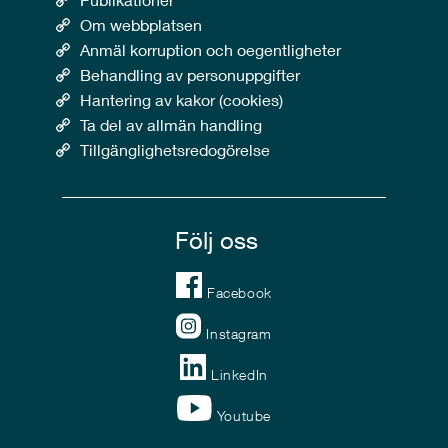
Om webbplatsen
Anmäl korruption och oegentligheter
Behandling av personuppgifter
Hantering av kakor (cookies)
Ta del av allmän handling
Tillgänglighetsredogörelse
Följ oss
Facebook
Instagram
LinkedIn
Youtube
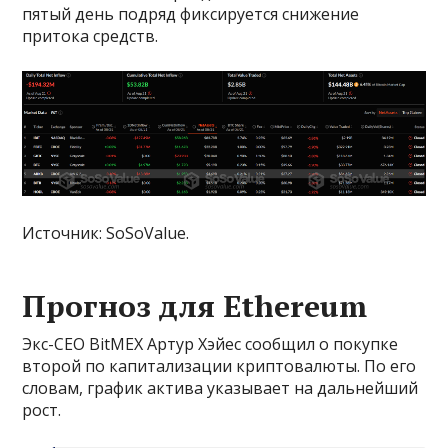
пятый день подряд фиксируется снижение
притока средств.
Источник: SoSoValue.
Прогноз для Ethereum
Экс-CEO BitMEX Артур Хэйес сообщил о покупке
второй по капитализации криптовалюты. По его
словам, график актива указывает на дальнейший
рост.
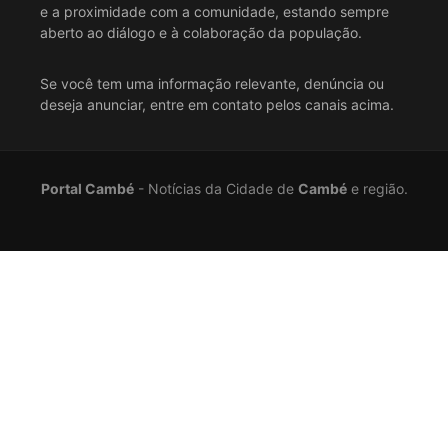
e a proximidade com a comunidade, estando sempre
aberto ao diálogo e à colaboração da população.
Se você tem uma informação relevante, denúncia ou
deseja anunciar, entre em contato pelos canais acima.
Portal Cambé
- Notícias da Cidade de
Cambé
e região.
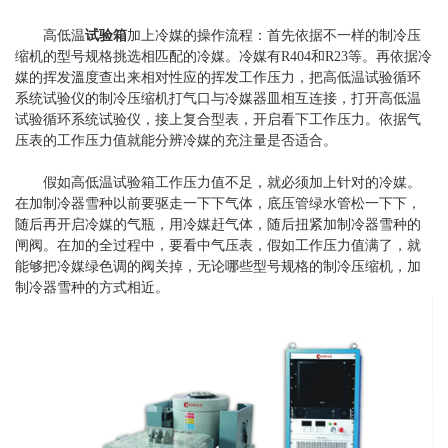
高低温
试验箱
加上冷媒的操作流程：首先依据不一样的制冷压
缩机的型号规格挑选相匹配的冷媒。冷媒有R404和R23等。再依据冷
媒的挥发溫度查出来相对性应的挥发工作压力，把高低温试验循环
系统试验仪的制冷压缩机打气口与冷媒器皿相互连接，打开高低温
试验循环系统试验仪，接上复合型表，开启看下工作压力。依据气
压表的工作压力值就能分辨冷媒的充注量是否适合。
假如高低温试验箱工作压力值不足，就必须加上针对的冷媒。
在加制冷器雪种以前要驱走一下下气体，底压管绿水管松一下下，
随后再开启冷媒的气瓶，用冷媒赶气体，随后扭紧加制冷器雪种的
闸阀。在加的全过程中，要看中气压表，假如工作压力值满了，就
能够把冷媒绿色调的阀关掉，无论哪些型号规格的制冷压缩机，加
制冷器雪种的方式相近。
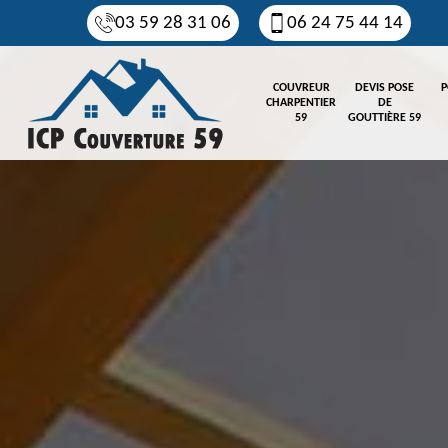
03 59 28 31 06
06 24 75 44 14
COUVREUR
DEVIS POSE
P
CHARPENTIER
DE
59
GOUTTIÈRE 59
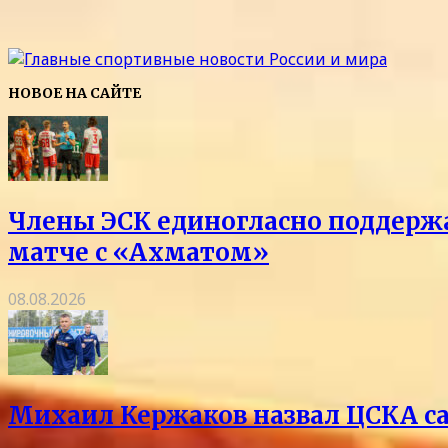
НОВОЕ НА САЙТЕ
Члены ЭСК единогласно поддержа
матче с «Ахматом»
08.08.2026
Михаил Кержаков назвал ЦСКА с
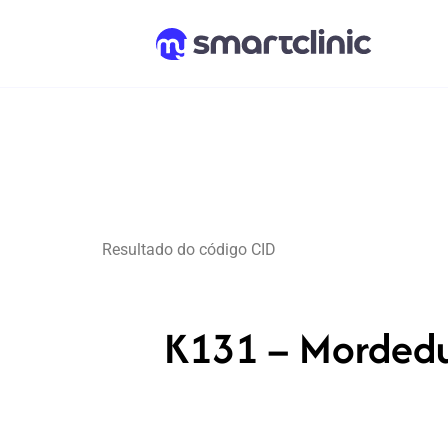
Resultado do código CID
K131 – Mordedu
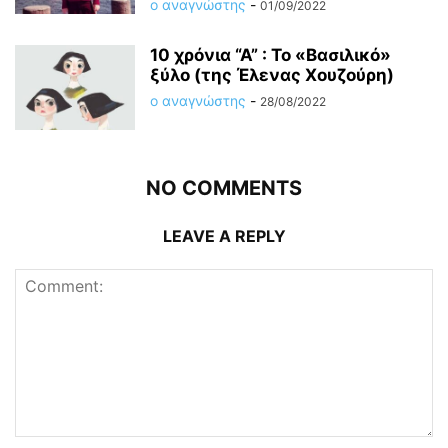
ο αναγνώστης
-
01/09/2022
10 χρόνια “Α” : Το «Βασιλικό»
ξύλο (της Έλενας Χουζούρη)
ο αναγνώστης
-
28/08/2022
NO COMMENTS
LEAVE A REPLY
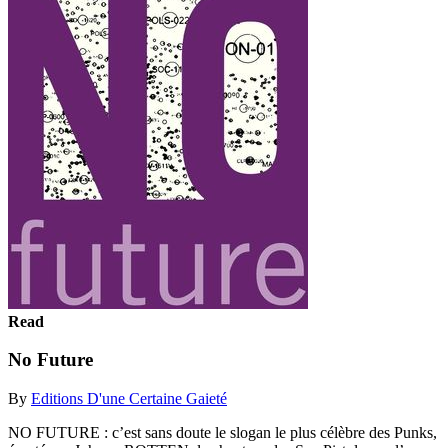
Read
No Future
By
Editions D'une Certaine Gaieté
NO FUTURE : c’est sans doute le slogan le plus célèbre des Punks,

------------------------

## What you will do
Leave the images behind and write out every entry exactly.

## Final answer
Om webbplatsen
Anmäl korruption och oegentligheter
Behandling av personuppgifter
Hantering av kakor (cookies)
Ta del av allmän handling
Tillgänglighetsredogörelse
Följ oss
Facebook
Instagram
LinkedIn
Youtube
пятый день подряд фиксируется снижение
притока средств.
Источник: SoSoValue.
Прогноз для Ethereum
Экс-CEO BitMEX Артур Хэйес сообщил о покупке
второй по капитализации криптовалюты. По его
словам, график актива указывает на дальнейший
рост.
e a proximidade com a comunidade, estando sempre
aberto ao diálogo e à colaboração da população.
Se você tem uma informação relevante, denúncia ou
deseja anunciar, entre em contato pelos canais acima.
Portal Cambé
- Notícias da Cidade de
Cambé
e região.
高低温
试验箱
加上冷媒的操作流程：首先依据不一样的制冷压
缩机的型号规格挑选相匹配的冷媒。冷媒有R404和R23等。再依据冷
媒的挥发溫度查出来相对性应的挥发工作压力，把高低温试验循环
系统试验仪的制冷压缩机打气口与冷媒器皿相互连接，打开高低温
试验循环系统试验仪，接上复合型表，开启看下工作压力。依据气
压表的工作压力值就能分辨冷媒的充注量是否适合。
假如高低温试验箱工作压力值不足，就必须加上针对的冷媒。
在加制冷器雪种以前要驱走一下下气体，底压管绿水管松一下下，
随后再开启冷媒的气瓶，用冷媒赶气体，随后扭紧加制冷器雪种的
闸阀。在加的全过程中，要看中气压表，假如工作压力值满了，就
能够把冷媒绿色调的阀关掉，无论哪些型号规格的制冷压缩机，加
制冷器雪种的方式相近。
03 59 28 31 06
06 24 75 44 14
COUVREUR
DEVIS POSE
P
CHARPENTIER
DE
59
GOUTTIÈRE 59
НОВОЕ НА САЙТЕ
Члены ЭСК единогласно поддержа
матче с «Ахматом»
08.08.2026
Михаил Кержаков назвал ЦСКА с
Resultado do código CID
K131 – Mordedu
ο αναγνώστης
-
01/09/2022
10 χρόνια “Α” : Το «Βασιλικό»
ξύλο (της Έλενας Χουζούρη)
ο αναγνώστης
-
28/08/2022
NO COMMENTS
LEAVE A REPLY
Read
No Future
By
Editions D'une Certaine Gaieté
NO FUTURE : c’est sans doute le slogan le plus célèbre des Punks,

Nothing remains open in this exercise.